FINRA’s Extended Hearing Panel determined that Escarcega’s conduct rose to the level of being egregious, a determining factor in barring Escarcega. Escarcega was fined $52,270.00 to offset the commissions he received in the course of selling the debentures. FINRA additionally found that Escarcega prompted account forms to be generated in which his customers’ net worth was exaggerated and omitted other purchase details regarding how the debentures were purchased. FINRA found Escarcega to have violated FINRA Rule 4511 and 2010 for causing his firm’s records and books to be inaccurate.

Public disclosure records via FINRA’s BrokerCheck reveal that Escarcega has been subject to four disclosure incidents.

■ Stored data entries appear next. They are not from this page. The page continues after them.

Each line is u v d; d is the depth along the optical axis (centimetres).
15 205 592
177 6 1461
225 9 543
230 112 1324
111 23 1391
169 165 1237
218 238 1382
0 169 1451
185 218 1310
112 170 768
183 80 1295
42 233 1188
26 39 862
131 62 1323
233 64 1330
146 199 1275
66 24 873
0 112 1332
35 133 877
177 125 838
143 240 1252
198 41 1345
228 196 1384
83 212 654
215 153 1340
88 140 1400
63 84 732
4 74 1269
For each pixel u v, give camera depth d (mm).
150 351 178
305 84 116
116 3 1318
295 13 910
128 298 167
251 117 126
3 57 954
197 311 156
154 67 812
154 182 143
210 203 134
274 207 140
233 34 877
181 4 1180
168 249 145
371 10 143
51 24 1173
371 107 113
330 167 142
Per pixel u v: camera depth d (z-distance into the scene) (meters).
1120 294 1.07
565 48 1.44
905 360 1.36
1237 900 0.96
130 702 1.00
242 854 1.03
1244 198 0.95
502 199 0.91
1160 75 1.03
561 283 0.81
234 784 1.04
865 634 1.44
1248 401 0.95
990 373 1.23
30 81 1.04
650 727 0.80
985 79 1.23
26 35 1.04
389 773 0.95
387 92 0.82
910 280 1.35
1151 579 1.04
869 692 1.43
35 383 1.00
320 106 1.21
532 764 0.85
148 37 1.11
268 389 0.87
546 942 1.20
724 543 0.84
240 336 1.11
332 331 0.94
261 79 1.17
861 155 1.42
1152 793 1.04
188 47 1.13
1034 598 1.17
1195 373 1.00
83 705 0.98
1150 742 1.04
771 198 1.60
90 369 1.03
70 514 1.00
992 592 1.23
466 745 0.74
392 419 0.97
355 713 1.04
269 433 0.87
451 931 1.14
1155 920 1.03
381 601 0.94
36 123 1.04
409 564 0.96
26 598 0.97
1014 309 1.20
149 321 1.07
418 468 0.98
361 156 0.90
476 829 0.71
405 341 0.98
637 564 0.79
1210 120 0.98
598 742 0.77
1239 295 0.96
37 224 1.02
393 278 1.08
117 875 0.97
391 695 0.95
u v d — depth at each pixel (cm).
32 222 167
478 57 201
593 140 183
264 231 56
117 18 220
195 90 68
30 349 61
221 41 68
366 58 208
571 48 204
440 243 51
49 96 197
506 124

On December 23, 2009, his former firm, Chase Investment Services Corp., permitted Escarcega to resign amid an investigation into allegations that Escarcega sold a customer an annuity outside the auspices of his firm. On August 16, 2013, Escarcega became subject to a customer dispute in which a client alleged that Escarcega misrepresented investments sold to the customer. Additionally, on November 2, 2014, Escarcega became subject to a customer dispute in which a customer alleged that Escarcega’s advice (for the customer to sell two fixed life insurance policies) caused the customer to incur $140,000.00 in federal and state taxes.